С самого начала Иванов попал в затруднительную и крайне опасную ситуацию. Понадеявшись на легкий исход дела, возможность обойти систему и за раз урвать большой кусок пирога, двойник премьера попал между молотом и наковальней и решительно не мог себе представить, как выбраться из сложившейся ситуации. Не являясь мало-мальски значимой и влиятельной фигурой, он занял при дворе ариев место шута и мальчика для битья и в краткие минуты досуга, стараясь не сойти с ума от столь прискорбного положения, отговаривал себя от мысли о самоубийстве. Казалось, что может быть проще пустить в электронный лоб цифровую же пулю. Иванов отлично понимал, что его настоящая биологическая личность на том конце провода находится в еще более щекотливом положении, и не спешил накладывать на себя руки. Вот и сегодня его почетная обязанность развлекать господ офицеров и, щурясь от яркого света, пытаться плести интриги должна была начаться ближе к вечеру, а сейчас он просто молча разгуливал по комплексу, пока не выбрался на главную – тут ее называли Орлиной – террасу и, свесившись вниз, снова задумался о самоубийстве.

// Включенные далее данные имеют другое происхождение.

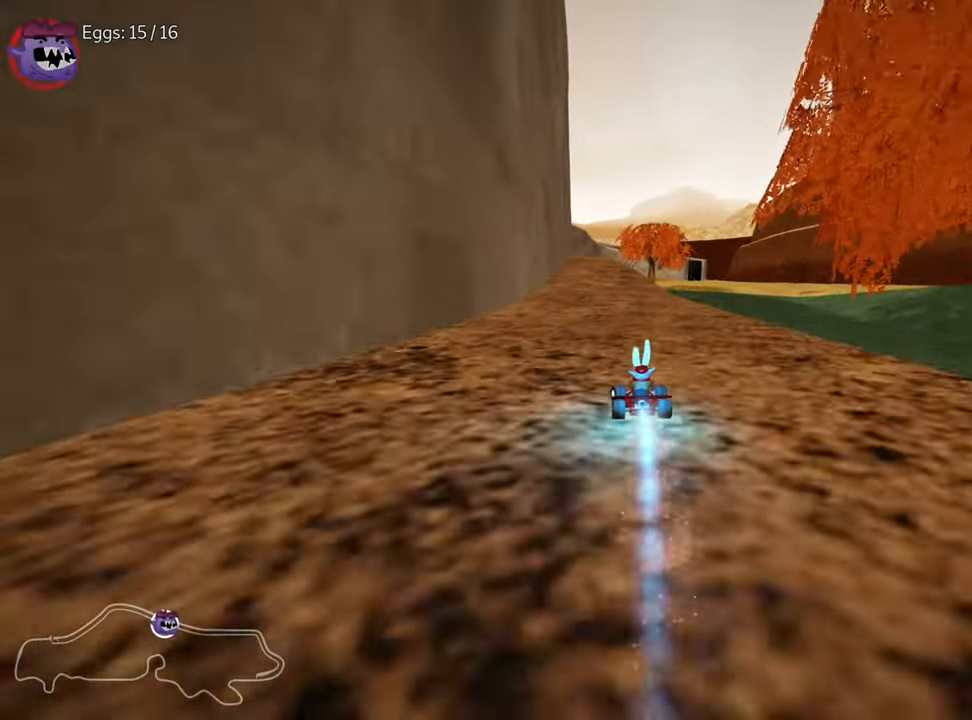
{"keys": ["nitro", "right", "up"], "events": [[416, "right", "down"]]}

Отвлекла его от черных мыслей ярко выделяющаяся среди черных мундиров парочка, лихо несшаяся по гостевому шоссе на сегвеях. Сбежав на пару этажей вниз, Иванов остановил проходившего мимо офицера внешней охраны и, сорвав у него с пояса бинокль, жадно припал к окулярам. Капитан внешнего кольца даже не стал его останавливать, отлично зная, насколько мелок и мстителен этот русский, то ли политик, то ли еще кто. С волками жить – по-волчьи выть. Но теперь перед глазами Андрея предстала такая картина, от которой что-то внутри больно кольнуло, и впервые в этом замке бреда, среди запаха начищенных сапог «дойче зольдатен», под дробный марш каблуков и долгие планерки выживших ариев, готовых вот-вот к захвату того, что им никогда не принадлежало, повеял свежий ветерок перемен.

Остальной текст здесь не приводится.